REQUIREMENT: Rewrite the lines below with "ACCUEIL" replaced by "HOME" wherever it occurs, keeping everything else the same. Leave out the pictures.

(Page-level text extractions)
+ + + + +

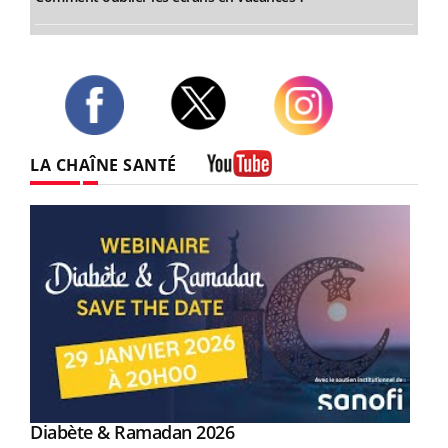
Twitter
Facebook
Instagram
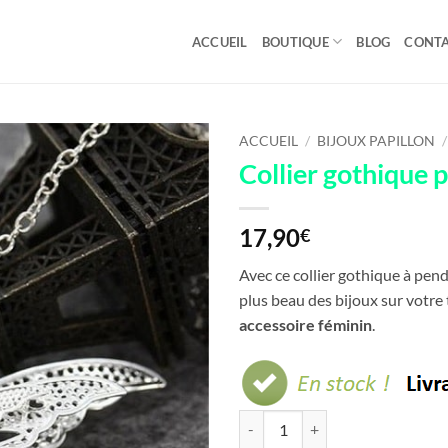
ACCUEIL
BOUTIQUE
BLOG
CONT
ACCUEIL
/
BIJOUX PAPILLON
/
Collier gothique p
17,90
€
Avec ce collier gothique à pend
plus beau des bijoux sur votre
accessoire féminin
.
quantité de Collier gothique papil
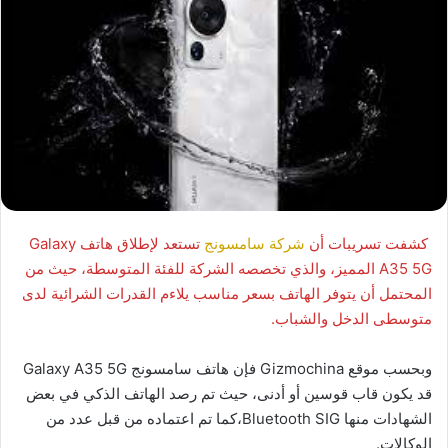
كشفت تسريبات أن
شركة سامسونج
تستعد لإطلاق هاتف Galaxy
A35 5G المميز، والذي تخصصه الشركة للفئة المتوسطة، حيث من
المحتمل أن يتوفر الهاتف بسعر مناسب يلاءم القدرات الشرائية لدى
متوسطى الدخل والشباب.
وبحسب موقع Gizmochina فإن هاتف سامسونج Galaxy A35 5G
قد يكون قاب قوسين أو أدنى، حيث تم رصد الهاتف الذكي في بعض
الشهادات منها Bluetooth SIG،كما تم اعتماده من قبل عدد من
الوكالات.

+ + + + +

RESPONSE FOR THIS EXERCISE:
Twitter
Facebook
Instagram
HOME
BOUTIQUE
BLOG
CONT
HOME
/
BIJOUX PAPILLON
/
Collier gothique p
17,90
€
Avec ce collier gothique à pend
plus beau des bijoux sur votre
accessoire féminin
.
quantité de Collier gothique papil
كشفت تسريبات أن
شركة سامسونج
تستعد لإطلاق هاتف Galaxy
A35 5G المميز، والذي تخصصه الشركة للفئة المتوسطة، حيث من
المحتمل أن يتوفر الهاتف بسعر مناسب يلاءم القدرات الشرائية لدى
متوسطى الدخل والشباب.
وبحسب موقع Gizmochina فإن هاتف سامسونج Galaxy A35 5G
قد يكون قاب قوسين أو أدنى، حيث تم رصد الهاتف الذكي في بعض
الشهادات منها Bluetooth SIG،كما تم اعتماده من قبل عدد من
الوكالات.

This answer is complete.